» What is being asked:
Copy the lines of every item below, substituting "vernacular name" for each "common name" and leaving all other text unchanged.

» Data section:
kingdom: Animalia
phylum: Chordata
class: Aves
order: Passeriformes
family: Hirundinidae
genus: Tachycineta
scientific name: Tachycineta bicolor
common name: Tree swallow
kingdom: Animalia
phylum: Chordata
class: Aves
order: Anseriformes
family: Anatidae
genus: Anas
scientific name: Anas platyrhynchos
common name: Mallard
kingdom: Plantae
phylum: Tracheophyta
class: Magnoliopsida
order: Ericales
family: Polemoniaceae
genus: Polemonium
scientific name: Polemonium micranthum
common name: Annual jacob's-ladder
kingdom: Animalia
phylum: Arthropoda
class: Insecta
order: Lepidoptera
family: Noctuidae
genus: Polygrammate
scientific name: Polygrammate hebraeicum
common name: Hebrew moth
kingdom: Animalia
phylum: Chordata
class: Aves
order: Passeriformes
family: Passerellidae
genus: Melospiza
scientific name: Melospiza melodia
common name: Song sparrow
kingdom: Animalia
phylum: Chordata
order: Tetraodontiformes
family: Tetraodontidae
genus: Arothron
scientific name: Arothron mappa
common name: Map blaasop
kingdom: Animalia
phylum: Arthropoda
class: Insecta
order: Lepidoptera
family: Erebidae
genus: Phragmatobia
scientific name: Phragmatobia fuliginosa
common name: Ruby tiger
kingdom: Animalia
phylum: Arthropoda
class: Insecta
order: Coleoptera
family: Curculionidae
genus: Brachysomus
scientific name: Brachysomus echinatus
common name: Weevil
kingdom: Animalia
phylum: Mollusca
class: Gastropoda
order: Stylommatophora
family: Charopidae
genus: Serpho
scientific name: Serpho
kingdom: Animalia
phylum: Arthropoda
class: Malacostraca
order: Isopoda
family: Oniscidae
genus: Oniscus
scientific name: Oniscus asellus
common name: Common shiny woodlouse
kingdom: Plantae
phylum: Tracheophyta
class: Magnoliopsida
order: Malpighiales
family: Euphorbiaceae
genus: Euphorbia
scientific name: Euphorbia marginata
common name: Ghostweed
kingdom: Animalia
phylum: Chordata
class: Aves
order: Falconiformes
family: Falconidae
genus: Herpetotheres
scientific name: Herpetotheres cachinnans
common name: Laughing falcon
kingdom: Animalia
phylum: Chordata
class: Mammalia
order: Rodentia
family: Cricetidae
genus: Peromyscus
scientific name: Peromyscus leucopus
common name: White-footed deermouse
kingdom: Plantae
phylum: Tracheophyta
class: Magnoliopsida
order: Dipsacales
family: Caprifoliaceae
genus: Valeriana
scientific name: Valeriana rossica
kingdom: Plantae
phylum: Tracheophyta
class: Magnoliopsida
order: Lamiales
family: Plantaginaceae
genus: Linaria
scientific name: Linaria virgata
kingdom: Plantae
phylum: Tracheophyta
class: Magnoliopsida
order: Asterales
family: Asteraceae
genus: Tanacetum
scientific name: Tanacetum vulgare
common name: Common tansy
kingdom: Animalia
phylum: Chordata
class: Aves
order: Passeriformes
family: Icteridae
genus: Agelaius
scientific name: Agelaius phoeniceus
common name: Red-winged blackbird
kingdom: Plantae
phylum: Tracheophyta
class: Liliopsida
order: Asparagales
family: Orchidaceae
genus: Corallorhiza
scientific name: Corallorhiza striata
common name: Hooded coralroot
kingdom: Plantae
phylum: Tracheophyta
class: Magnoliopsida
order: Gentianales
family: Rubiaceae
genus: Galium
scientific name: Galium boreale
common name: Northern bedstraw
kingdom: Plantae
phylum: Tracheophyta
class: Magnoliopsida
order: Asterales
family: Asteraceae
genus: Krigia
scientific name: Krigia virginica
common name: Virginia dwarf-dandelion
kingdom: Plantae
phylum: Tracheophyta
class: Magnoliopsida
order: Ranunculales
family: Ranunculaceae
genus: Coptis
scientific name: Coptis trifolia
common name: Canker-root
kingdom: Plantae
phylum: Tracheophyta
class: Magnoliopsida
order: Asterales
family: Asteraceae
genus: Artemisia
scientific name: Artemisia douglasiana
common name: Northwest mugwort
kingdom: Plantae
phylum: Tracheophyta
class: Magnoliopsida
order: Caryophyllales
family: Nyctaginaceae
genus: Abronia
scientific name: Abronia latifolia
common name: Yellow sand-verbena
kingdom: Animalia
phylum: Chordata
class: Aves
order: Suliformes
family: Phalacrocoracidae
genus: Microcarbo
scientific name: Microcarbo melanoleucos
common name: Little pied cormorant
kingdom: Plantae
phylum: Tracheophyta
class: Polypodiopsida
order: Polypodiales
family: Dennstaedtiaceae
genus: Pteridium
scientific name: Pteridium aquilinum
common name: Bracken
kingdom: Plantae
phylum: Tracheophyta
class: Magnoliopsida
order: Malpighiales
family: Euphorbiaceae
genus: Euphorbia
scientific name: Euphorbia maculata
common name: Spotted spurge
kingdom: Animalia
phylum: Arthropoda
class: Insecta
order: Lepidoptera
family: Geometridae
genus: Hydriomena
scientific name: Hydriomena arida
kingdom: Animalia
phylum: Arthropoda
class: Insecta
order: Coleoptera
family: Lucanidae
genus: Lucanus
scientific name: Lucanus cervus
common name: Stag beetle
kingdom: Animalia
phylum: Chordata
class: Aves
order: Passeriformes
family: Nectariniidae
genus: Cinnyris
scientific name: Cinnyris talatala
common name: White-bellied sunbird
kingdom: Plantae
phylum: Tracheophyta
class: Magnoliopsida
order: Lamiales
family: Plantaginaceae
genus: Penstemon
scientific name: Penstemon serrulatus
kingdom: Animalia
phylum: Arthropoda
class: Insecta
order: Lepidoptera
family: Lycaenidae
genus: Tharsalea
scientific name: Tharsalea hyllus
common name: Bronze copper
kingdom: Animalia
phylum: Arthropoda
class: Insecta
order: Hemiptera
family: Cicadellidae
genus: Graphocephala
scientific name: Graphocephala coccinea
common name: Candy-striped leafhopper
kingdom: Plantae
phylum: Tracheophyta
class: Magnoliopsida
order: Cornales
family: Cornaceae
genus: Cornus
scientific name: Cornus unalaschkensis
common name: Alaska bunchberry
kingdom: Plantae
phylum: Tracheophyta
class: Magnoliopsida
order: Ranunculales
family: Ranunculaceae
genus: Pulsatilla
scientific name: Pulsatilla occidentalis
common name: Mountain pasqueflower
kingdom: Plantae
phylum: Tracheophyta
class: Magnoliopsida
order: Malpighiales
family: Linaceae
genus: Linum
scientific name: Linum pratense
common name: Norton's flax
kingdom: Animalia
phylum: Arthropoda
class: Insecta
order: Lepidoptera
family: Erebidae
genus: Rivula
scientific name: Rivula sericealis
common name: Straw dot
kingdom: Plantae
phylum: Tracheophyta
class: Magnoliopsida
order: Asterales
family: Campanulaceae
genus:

» Result:
kingdom: Animalia
phylum: Chordata
class: Aves
order: Passeriformes
family: Hirundinidae
genus: Tachycineta
scientific name: Tachycineta bicolor
vernacular name: Tree swallow
kingdom: Animalia
phylum: Chordata
class: Aves
order: Anseriformes
family: Anatidae
genus: Anas
scientific name: Anas platyrhynchos
vernacular name: Mallard
kingdom: Plantae
phylum: Tracheophyta
class: Magnoliopsida
order: Ericales
family: Polemoniaceae
genus: Polemonium
scientific name: Polemonium micranthum
vernacular name: Annual jacob's-ladder
kingdom: Animalia
phylum: Arthropoda
class: Insecta
order: Lepidoptera
family: Noctuidae
genus: Polygrammate
scientific name: Polygrammate hebraeicum
vernacular name: Hebrew moth
kingdom: Animalia
phylum: Chordata
class: Aves
order: Passeriformes
family: Passerellidae
genus: Melospiza
scientific name: Melospiza melodia
vernacular name: Song sparrow
kingdom: Animalia
phylum: Chordata
order: Tetraodontiformes
family: Tetraodontidae
genus: Arothron
scientific name: Arothron mappa
vernacular name: Map blaasop
kingdom: Animalia
phylum: Arthropoda
class: Insecta
order: Lepidoptera
family: Erebidae
genus: Phragmatobia
scientific name: Phragmatobia fuliginosa
vernacular name: Ruby tiger
kingdom: Animalia
phylum: Arthropoda
class: Insecta
order: Coleoptera
family: Curculionidae
genus: Brachysomus
scientific name: Brachysomus echinatus
vernacular name: Weevil
kingdom: Animalia
phylum: Mollusca
class: Gastropoda
order: Stylommatophora
family: Charopidae
genus: Serpho
scientific name: Serpho
kingdom: Animalia
phylum: Arthropoda
class: Malacostraca
order: Isopoda
family: Oniscidae
genus: Oniscus
scientific name: Oniscus asellus
vernacular name: Common shiny woodlouse
kingdom: Plantae
phylum: Tracheophyta
class: Magnoliopsida
order: Malpighiales
family: Euphorbiaceae
genus: Euphorbia
scientific name: Euphorbia marginata
vernacular name: Ghostweed
kingdom: Animalia
phylum: Chordata
class: Aves
order: Falconiformes
family: Falconidae
genus: Herpetotheres
scientific name: Herpetotheres cachinnans
vernacular name: Laughing falcon
kingdom: Animalia
phylum: Chordata
class: Mammalia
order: Rodentia
family: Cricetidae
genus: Peromyscus
scientific name: Peromyscus leucopus
vernacular name: White-footed deermouse
kingdom: Plantae
phylum: Tracheophyta
class: Magnoliopsida
order: Dipsacales
family: Caprifoliaceae
genus: Valeriana
scientific name: Valeriana rossica
kingdom: Plantae
phylum: Tracheophyta
class: Magnoliopsida
order: Lamiales
family: Plantaginaceae
genus: Linaria
scientific name: Linaria virgata
kingdom: Plantae
phylum: Tracheophyta
class: Magnoliopsida
order: Asterales
family: Asteraceae
genus: Tanacetum
scientific name: Tanacetum vulgare
vernacular name: Common tansy
kingdom: Animalia
phylum: Chordata
class: Aves
order: Passeriformes
family: Icteridae
genus: Agelaius
scientific name: Agelaius phoeniceus
vernacular name: Red-winged blackbird
kingdom: Plantae
phylum: Tracheophyta
class: Liliopsida
order: Asparagales
family: Orchidaceae
genus: Corallorhiza
scientific name: Corallorhiza striata
vernacular name: Hooded coralroot
kingdom: Plantae
phylum: Tracheophyta
class: Magnoliopsida
order: Gentianales
family: Rubiaceae
genus: Galium
scientific name: Galium boreale
vernacular name: Northern bedstraw
kingdom: Plantae
phylum: Tracheophyta
class: Magnoliopsida
order: Asterales
family: Asteraceae
genus: Krigia
scientific name: Krigia virginica
vernacular name: Virginia dwarf-dandelion
kingdom: Plantae
phylum: Tracheophyta
class: Magnoliopsida
order: Ranunculales
family: Ranunculaceae
genus: Coptis
scientific name: Coptis trifolia
vernacular name: Canker-root
kingdom: Plantae
phylum: Tracheophyta
class: Magnoliopsida
order: Asterales
family: Asteraceae
genus: Artemisia
scientific name: Artemisia douglasiana
vernacular name: Northwest mugwort
kingdom: Plantae
phylum: Tracheophyta
class: Magnoliopsida
order: Caryophyllales
family: Nyctaginaceae
genus: Abronia
scientific name: Abronia latifolia
vernacular name: Yellow sand-verbena
kingdom: Animalia
phylum: Chordata
class: Aves
order: Suliformes
family: Phalacrocoracidae
genus: Microcarbo
scientific name: Microcarbo melanoleucos
vernacular name: Little pied cormorant
kingdom: Plantae
phylum: Tracheophyta
class: Polypodiopsida
order: Polypodiales
family: Dennstaedtiaceae
genus: Pteridium
scientific name: Pteridium aquilinum
vernacular name: Bracken
kingdom: Plantae
phylum: Tracheophyta
class: Magnoliopsida
order: Malpighiales
family: Euphorbiaceae
genus: Euphorbia
scientific name: Euphorbia maculata
vernacular name: Spotted spurge
kingdom: Animalia
phylum: Arthropoda
class: Insecta
order: Lepidoptera
family: Geometridae
genus: Hydriomena
scientific name: Hydriomena arida
kingdom: Animalia
phylum: Arthropoda
class: Insecta
order: Coleoptera
family: Lucanidae
genus: Lucanus
scientific name: Lucanus cervus
vernacular name: Stag beetle
kingdom: Animalia
phylum: Chordata
class: Aves
order: Passeriformes
family: Nectariniidae
genus: Cinnyris
scientific name: Cinnyris talatala
vernacular name: White-bellied sunbird
kingdom: Plantae
phylum: Tracheophyta
class: Magnoliopsida
order: Lamiales
family: Plantaginaceae
genus: Penstemon
scientific name: Penstemon serrulatus
kingdom: Animalia
phylum: Arthropoda
class: Insecta
order: Lepidoptera
family: Lycaenidae
genus: Tharsalea
scientific name: Tharsalea hyllus
vernacular name: Bronze copper
kingdom: Animalia
phylum: Arthropoda
class: Insecta
order: Hemiptera
family: Cicadellidae
genus: Graphocephala
scientific name: Graphocephala coccinea
vernacular name: Candy-striped leafhopper
kingdom: Plantae
phylum: Tracheophyta
class: Magnoliopsida
order: Cornales
family: Cornaceae
genus: Cornus
scientific name: Cornus unalaschkensis
vernacular name: Alaska bunchberry
kingdom: Plantae
phylum: Tracheophyta
class: Magnoliopsida
order: Ranunculales
family: Ranunculaceae
genus: Pulsatilla
scientific name: Pulsatilla occidentalis
vernacular name: Mountain pasqueflower
kingdom: Plantae
phylum: Tracheophyta
class: Magnoliopsida
order: Malpighiales
family: Linaceae
genus: Linum
scientific name: Linum pratense
vernacular name: Norton's flax
kingdom: Animalia
phylum: Arthropoda
class: Insecta
order: Lepidoptera
family: Erebidae
genus: Rivula
scientific name: Rivula sericealis
vernacular name: Straw dot
kingdom: Plantae
phylum: Tracheophyta
class: Magnoliopsida
order: Asterales
family: Campanulaceae
genus:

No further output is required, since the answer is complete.